BY GABE HERMAN | Last month, the Department of Buildings revoked permits for a condo tower that was set to soar on W. 66th St.
But this wasn’t your typical tower.
Extell Development Company, which is constructing the high-rise, at 50 W. 66th St., between Central Park West and Columbus Ave., was accused by opponents of exploiting zoning loopholes to build a “supertall” building that would rise 775 feet yet have just 40 stories.
A large “void” space in the building was set be used to save allowable floor-area ratio, or F.A.R., while allowing the developer to build more units higher up with better views that would command higher prices.
D.O.B. said in a statement to this paper that the planned void is unusual and also potentially dangerous.
“D.O.B. determined that the 160-foot void proposed for this building is not customarily found in residential buildings, and so is contrary to the Zoning Resolution,” the statement said. “In addition, we have raised objections, which the developer has not addressed, that occupants of the building may not be able to get from one emergency stairway to the other — as is required — within the proposed void.”
The original approved tower plans were for a 25-story building, which, according to D.O.B., Extell still has the right to continue to construct. But the department said that the developer must bring back amended plans that address the large mechanical space in the building if it wants to move forward with the bigger 40-story project.
The “supertall” plan was vehemently opposed by local activists and officials, including Councilmember Helen Rosenthal, the W. 65th and 66th Sts. Block Association, and Manhattan Borough President Gale Brewer.
“I applaud the decision by D.O.B. to revoke the permits for Extell’s proposed supertall tower on W. 66th St.,” Brewer said. “From the beginning, I have opposed the developer’s decision to use a monstrous 160-foot void to boost the number of condos with views — and boost sale prices — while robbing the community of sunlight and air. By ruling that a mechanical space with a floor-to-floor height of 160 feet is not an ‘accessory use’ allowed under zoning, D.O.B. correctly interpreted both the letter and the intent of the city’s zoning code.”

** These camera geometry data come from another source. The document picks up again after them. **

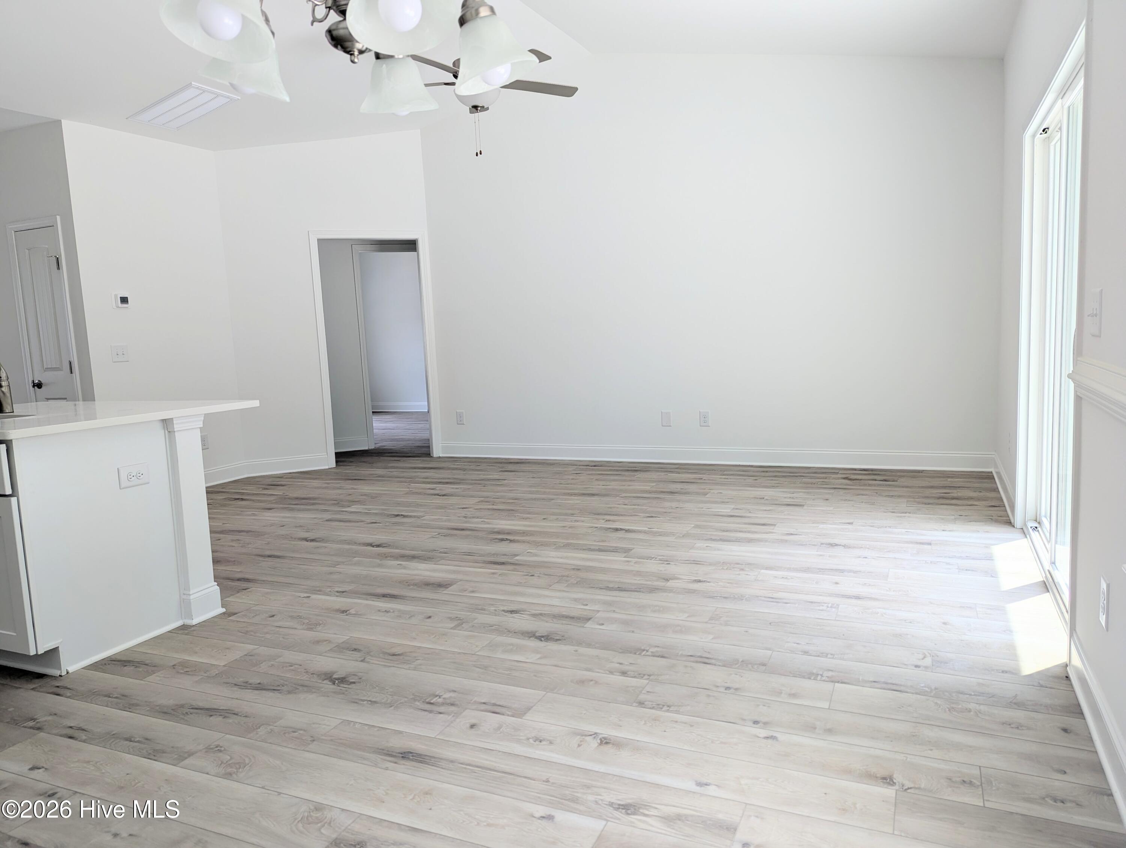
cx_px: 563
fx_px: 782
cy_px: 424
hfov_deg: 71.5
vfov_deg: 56.9
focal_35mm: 24
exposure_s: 1/177
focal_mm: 6.81
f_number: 1.85
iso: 31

By “floor-to-floor height,” Brewer was referring to the distance from the void’s bottom to its top. F.A.R. calculates a building’s square footage by the amount of physical floor space. So even if the void is 160 feet tall, it only counts as one floor’s worth of F.A.R., allowing the developer to add more F.A.R. — as in, more real floors — above it, until the F.A.R. limit, under the site’s zoning, is reached.

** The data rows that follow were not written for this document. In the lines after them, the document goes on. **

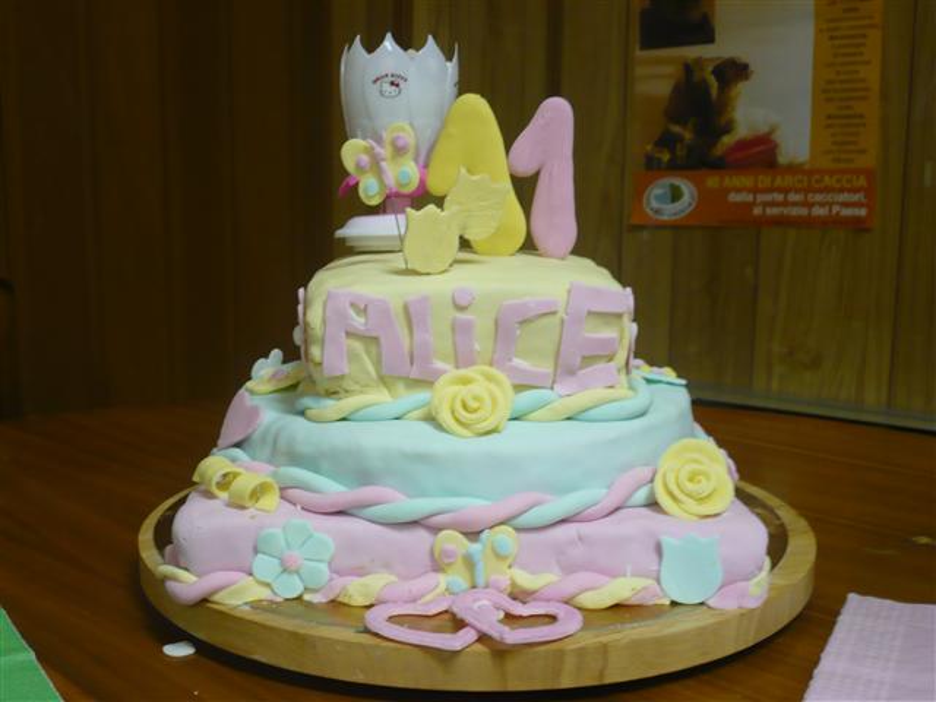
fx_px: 1217
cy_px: 351
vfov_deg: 32.2
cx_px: 468
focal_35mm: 45
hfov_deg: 42.1
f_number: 3.2
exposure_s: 1/13
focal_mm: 7.5
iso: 200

Chris Giordano is the founder and president of the W. 65th and 66th Sts. Block Association.
“Our community is grateful to the hard work and guidance we’ve received from [community group] Landmark West, [zoning lawyer] George Janes, Manhattan Borough President Gale Brewer and Roberta Semer of Community Board 7,” Giordano said. “We’re also pleased that the Department of Buildings is recognizing that it is not acceptable for developers to exploit loopholes like oversized intrabuilding voids. Our community plans to remain vigilant.”
Work had already begun on the development site at 50 W. 66th St. at the time of the stop-work order.

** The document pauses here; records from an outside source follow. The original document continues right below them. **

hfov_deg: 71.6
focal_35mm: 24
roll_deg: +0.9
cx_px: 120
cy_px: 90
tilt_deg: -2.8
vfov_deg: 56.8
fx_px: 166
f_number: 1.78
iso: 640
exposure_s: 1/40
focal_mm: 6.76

“They appear to be very close to finishing the excavation phase of the project,” Giordano noted.
Extell could not be reached for comment about the permits being revoked.
Several other supertall buildings have been built or proposed in Lower and Midtown Manhattan, with voids being a favored tool of developers to boost their projects’ height, and “get around” F.A.R. limits.
“This is a victory not only for the Upper West Side, but for communities all over the city that find themselves outgunned by developers who try to bend or break zoning rules for massive private profit,” Brewer said. “My office will continue to work with the City Council to urge the Department of City Planning to amend the Zoning Resolution so that communities do not have to resort to permit challenges every time a building like this is proposed.”
Brewer also co-signed a Jan. 10 letter with all 10 Manhattan city councilmembers that asked City Planning and D.O.B. to comprehensively address zoning loopholes that Brewer and the pols say developers are using in projects.
“The race for the most sweeping view of New York City and the equally stratospheric prices those views command, combined with recent technological advances in building design, have far outpaced the expectations of building scale when the zoning in many of the areas was adopted,” the joint letter read. “In these instances, the bulk regulations are not controlling for building scale and we are concerned this is the beginning of the wave of this kind of development.
“We recognize the need for density to achieve very important public policy goals, including housing production,” the letter continued. “But the loopholes that are being exploited do not produce any new housing units. The loopholes simply put the same number of units higher in the sky, not only frustrating communities but also raising safety concerns from our emergency-service workers.”
The elected officials’ letter urged that the definitions of zoning lots be tightened up to prevent “gerrymandering” of lots — when a developer tacks on the F.A.R. of a lot that can’t be built on itself but allows for more floor area at the planned building site.
A City Planning spokesperson said the department had received the letter and was looking into the request. Subsequently, later last month, City Planning proposed a zoning amendment under which voids more than 25 feet tall would count toward the building’s F.A.R.